EP-Subcommissie Mensenrechten (DROI)

Deze parlementaire subcommissie houdt zich onder meer bezig met de instrumenten van de EU op het gebied van mensenrechten en democratie. Deze subcommissie vestigt haar aandacht op specifieke mensenrechtenkwesties, en bekijkt of de EU in haar extern optreden de mensenrechten eerbiedigt. Daarbij wordt erop gelet dat al het externe beleid van de Unie (zoals het handelsbeleid en het asiel- en migratiebeleid) in overeenstemming is met het mensenrechtenbeleid van de Europese Unie.

De commissie is in 1999 opgericht vanuit de noodzaak om nauwer contact te onderhouden met de Hoge Vertegenwoordiger van het Gemeenschappelijk Buitenlands en Veiligheidsbeleid (CFSP) en met de Raad over urgente ontwerpresoluties met betrekking tot mensenrechten.

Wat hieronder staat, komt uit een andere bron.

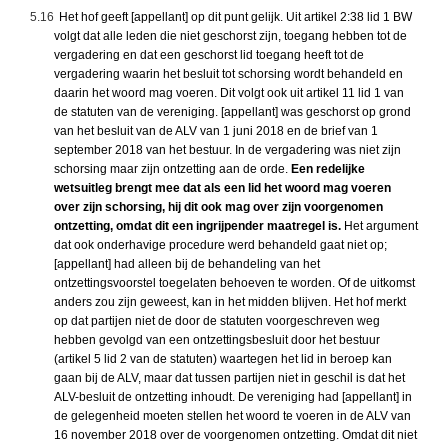
5.16
Het hof geeft [appellant] op dit punt gelijk. Uit artikel 2:38 lid 1 BW
volgt dat alle leden die niet geschorst zijn, toegang hebben tot de
vergadering en dat een geschorst lid toegang heeft tot de
vergadering waarin het besluit tot schorsing wordt behandeld en
daarin het woord mag voeren. Dit volgt ook uit artikel 11 lid 1 van
de statuten van de vereniging. [appellant] was geschorst op grond
van het besluit van de ALV van 1 juni 2018 en de brief van 1
september 2018 van het bestuur. In de vergadering was niet zijn
schorsing maar zijn ontzetting aan de orde.
Een redelijke
wetsuitleg brengt mee dat als een lid het woord mag voeren
over zijn schorsing, hij dit ook mag over zijn voorgenomen
ontzetting, omdat dit een ingrijpender maatregel is.
Het argument
dat ook onderhavige procedure werd behandeld gaat niet op;
[appellant] had alleen bij de behandeling van het
ontzettingsvoorstel toegelaten behoeven te worden. Of de uitkomst
anders zou zijn geweest, kan in het midden blijven. Het hof merkt
op dat partijen niet de door de statuten voorgeschreven weg
hebben gevolgd van een ontzettingsbesluit door het bestuur
(artikel 5 lid 2 van de statuten) waartegen het lid in beroep kan
gaan bij de ALV, maar dat tussen partijen niet in geschil is dat het
ALV-besluit de ontzetting inhoudt. De vereniging had [appellant] in
de gelegenheid moeten stellen het woord te voeren in de ALV van
16 november 2018 over de voorgenomen ontzetting. Omdat dit niet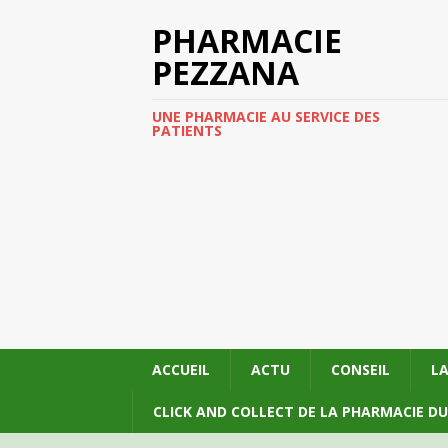
PHARMACIE
PEZZANA
UNE PHARMACIE AU SERVICE DES
PATIENTS
ACCUEIL
ACTU
CONSEIL
L
CLICK AND COLLECT DE LA PHARMACIE D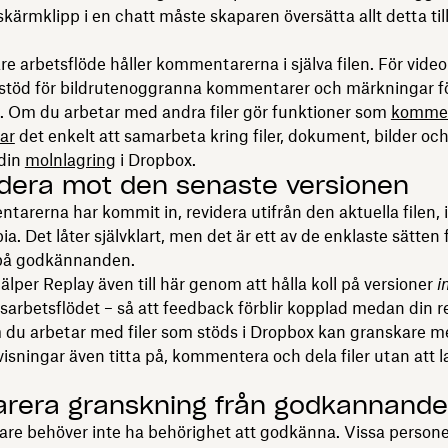
skärmklipp i en chatt måste skaparen översätta allt detta till
re arbetsflöde håller kommentarerna i själva filen. För vide
 stöd för bildrutenoggranna kommentarer och märkningar f
. Om du arbetar med andra filer gör funktioner som
kommen
ar
det enkelt att samarbeta kring filer, dokument, bilder och
 din
molnlagring
i Dropbox.
idera mot den senaste versionen
arerna har kommit in, revidera utifrån den aktuella filen, i
ia. Det låter självklart, men det är ett av de enklaste sätten 
 på godkännanden.
jälper Replay även till här genom att hålla koll på versioner
i
arbetsflödet – så att feedback förblir kopplad medan din r
 du arbetar med filer som stöds i Dropbox kan granskare m
visningar även titta på, kommentera och dela filer utan att 
arera granskning från godkännande
are behöver inte ha behörighet att godkänna. Vissa personer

Het doel hiervan was enerzijds om informatie uit aangeleverde dossiers te toetsen en anderzijds om vast te stellen welke acties zijn ondernomen of gepland door andere instituties werkzaam op dit gebied. Anderzijds werd ook de noodzaak geuit om de voortgang van urgente dossiers beter te volgen door middel van follow-up's.

De subcommissie bestaat uit 34 leden en nog eens 21 plaatsvervangende leden. Het is een subcommissie van de Parlementaire Commissie Buitenlandse zaken (AFET) en zij wordt ook wel de 'Human Rights Working Group' genoemd.

Inhoudsopgave van deze pagina:


1.

Werkzaamheden

Belangrijke taken van de subcommissie mensenrechten zijn het toezicht houden op de uitvoering van het EU-mensenrechtenbeleid en het beoordelen van de effecten en de bijdrage van dit beleid als het gaat om de daadwerkelijke bevordering van mensenrechtennormen en de beginselen van de rechtsstaat en democratie in de partnerlanden van de Europese Unie.

De subcommissie zet zich ervoor in om de uitdagingen en problemen op het gebied van de mensenrechten, die de laatste jaren steeds groter worden, aan te pakken, draagvlak te creëren voor mensenrechtenbeleid en te onderzoeken welke mogelijkheden er zijn om in actie te komen en verbeteringen op dit gebied te realiseren. Dit doet zij door middel van overleggen, studies en verslagen, werkbezoeken aan partnerlanden en internationale en regionale mensenrechtenorganisaties, en door ervoor te zorgen dat mensenrechtenresoluties een follow-up krijgen.